Do what we used to do.

Pay them more. 120k is like 60k in mid 1990s money.

And, pay for their education. Invest in local colleges to help guide curriculum in what you need. That’s what defense contractors and mega corps do / have done.

Stop complaining and be stewards of your community. Like Henry Ford argued back in the day, “I want my employees to be able to buy a Ford”. Invest and the people will invest back.

mhb

We used to be able to assume that high school and college graduates could do elementary school math. Maybe what we used to do would be more palatable if we weren't pissing away money on dysfunctional public education.

germinalphrase

Alternatively, we have decades of credentials inflation such that our high school graduates can indeed do math - but we choose to pretend they can’t and instead insist that an expensive undergraduate degree is required for entry level work.

rahimnathwani

8.5% of UC Davis freshmen start the year without having mastered high school math.

See page 11 of this report: https://senate.ucsd.edu/media/740347/sawg-report-on-admissio...
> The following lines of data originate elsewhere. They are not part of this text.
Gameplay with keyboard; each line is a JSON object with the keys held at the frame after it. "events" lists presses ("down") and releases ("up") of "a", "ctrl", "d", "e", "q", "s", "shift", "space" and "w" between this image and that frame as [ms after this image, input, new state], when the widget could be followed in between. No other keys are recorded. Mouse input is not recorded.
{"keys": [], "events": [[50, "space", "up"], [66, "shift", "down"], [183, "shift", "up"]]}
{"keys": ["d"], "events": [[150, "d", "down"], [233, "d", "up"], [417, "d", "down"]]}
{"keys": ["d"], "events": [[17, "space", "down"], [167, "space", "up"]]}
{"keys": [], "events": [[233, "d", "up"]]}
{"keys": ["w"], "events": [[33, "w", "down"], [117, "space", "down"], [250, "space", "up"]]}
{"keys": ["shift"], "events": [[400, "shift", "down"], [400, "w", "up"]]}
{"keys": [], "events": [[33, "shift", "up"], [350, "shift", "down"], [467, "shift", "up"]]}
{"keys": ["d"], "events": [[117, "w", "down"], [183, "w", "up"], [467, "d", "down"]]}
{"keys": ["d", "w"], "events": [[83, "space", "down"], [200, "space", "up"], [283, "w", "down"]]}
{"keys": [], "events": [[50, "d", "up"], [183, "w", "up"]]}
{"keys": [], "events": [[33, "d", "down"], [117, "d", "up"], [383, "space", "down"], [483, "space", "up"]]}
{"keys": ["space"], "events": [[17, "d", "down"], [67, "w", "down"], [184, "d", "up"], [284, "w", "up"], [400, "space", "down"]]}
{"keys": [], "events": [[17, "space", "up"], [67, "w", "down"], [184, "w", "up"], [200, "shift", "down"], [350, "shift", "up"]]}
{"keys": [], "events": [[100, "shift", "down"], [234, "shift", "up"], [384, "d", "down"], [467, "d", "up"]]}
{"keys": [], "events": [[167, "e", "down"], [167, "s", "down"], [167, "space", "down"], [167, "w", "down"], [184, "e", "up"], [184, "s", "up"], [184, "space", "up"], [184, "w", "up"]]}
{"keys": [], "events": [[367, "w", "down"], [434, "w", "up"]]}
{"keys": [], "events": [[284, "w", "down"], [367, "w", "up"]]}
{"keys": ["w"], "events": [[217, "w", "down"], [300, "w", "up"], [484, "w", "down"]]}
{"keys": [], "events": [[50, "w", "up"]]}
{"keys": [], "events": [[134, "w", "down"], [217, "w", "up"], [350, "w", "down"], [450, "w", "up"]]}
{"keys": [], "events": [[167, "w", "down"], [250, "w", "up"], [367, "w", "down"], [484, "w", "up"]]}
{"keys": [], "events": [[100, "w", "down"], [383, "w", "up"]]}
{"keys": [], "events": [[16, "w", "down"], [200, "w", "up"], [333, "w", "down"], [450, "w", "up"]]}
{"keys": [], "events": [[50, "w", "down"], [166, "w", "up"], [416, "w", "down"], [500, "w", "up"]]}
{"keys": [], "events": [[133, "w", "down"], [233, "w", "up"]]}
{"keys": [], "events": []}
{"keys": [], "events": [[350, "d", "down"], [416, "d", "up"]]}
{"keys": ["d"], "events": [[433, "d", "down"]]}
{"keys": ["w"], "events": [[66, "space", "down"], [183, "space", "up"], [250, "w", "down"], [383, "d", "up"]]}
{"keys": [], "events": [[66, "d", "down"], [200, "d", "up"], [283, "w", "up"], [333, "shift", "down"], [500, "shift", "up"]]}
I'm guessing if we were to take a random sample of high school graduates, the % would be much worse.

JumpCrisscross

> we have decades of credentials inflation such that our high school graduates can indeed do math

PISA math scores for Americna students fell over the last two decades [1].

[1] https://www.exploringtheproblemspace.com/new-blog/2025/1/23/...

xp84

I feel like you and GP are both right.

A ton of high school graduates can't do basic math (which also explains their economic illiteracy, like believing that just taxing billionaires more would fix everything[1]).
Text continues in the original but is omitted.